I mean, there should be an e>0 s.t. for every d>0, we have |x-xo|<d but |f(x)-f(xo)|> or eq. to e. (for every rational xo).

 

[tim_lou]

no, the function that you have is only continuous at 0. Just think of lim(x->.5) f(x). That limit isn't well defined. What you might want to do is to exploit the countable nature of the rationals. Make it so that f(x) at rationals become increasingly small as the counting goes up.

 

[math8]

Maybe I'm mistaken but I think f(x)=1/n if x is rational in (0,1) (x=m/n for some n not 0) is such that f(x) at rationals becomes increasingly small as the counting goes up.

 

[Dick]

Maybe I'm mistaken but I think f(x)=1/n if x is rational in (0,1) (x=m/n for some n not 0) is such that f(x) at rationals becomes increasingly small as the counting goes up.

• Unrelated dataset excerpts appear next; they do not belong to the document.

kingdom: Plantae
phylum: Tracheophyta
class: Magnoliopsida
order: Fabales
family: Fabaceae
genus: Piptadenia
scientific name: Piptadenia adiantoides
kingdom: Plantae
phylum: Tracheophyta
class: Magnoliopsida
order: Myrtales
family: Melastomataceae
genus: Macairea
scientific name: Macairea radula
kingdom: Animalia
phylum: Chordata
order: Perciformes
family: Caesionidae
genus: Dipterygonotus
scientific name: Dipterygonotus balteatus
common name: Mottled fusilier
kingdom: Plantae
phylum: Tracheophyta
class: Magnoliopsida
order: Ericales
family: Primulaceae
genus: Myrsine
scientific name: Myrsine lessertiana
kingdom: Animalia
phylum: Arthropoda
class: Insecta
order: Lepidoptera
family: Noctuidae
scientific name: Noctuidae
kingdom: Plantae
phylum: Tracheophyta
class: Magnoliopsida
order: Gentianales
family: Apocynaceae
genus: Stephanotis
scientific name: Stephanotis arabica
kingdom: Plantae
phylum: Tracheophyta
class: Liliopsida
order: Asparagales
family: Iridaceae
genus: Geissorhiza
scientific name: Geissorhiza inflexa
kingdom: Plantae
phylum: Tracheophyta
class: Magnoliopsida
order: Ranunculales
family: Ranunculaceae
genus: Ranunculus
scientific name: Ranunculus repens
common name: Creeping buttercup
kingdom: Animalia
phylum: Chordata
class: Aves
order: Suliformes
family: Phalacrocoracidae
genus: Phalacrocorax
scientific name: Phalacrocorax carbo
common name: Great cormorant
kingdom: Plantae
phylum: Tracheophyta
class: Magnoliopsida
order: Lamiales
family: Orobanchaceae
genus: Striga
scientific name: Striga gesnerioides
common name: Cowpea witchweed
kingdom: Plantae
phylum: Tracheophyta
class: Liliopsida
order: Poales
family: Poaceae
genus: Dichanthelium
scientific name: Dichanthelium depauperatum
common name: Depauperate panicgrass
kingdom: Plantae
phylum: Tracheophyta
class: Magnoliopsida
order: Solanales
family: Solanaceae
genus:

That's it. Be sure and specify m/n is in lowest terms to make sure f(x) is well defined. Now can you show f(x)->0 as x->a for an irrational number a?

 

[math8]

for an irrational a, f(a)= 0

Now, for every e>0 , there exists N>0 s.t.n> or eq.N d implies |f(x)|< e. (because f(x) is either 1/n or 0)

 

[Dick]

for an irrational a, f(a)= 0

Now, for every e>0 , there exists N>0 s.t.n> or eq.N d implies |f(x)|< e. (because f(x) is either 1/n or 0)

That's not very clear. Ok, e>0. Pick N>1/e. Tell me how to find a neighborhood of a where f(a)<=1/N<e. Hint: consider all of the numbers k/n where n<=N.

 

[tim_lou]

Maybe I'm mistaken but I think f(x)=1/n if x is rational in (0,1) (x=m/n for some n not 0) is such that f(x) at rationals becomes increasingly small as the counting goes up.

Ah, yes you are certainly right. I didn't know what I was thinking. Your solution seems good. To show how it's not continuous at rationals, you just need that between every two numbers there is an irrational number. Since any interval is uncountable and the rationals are countable.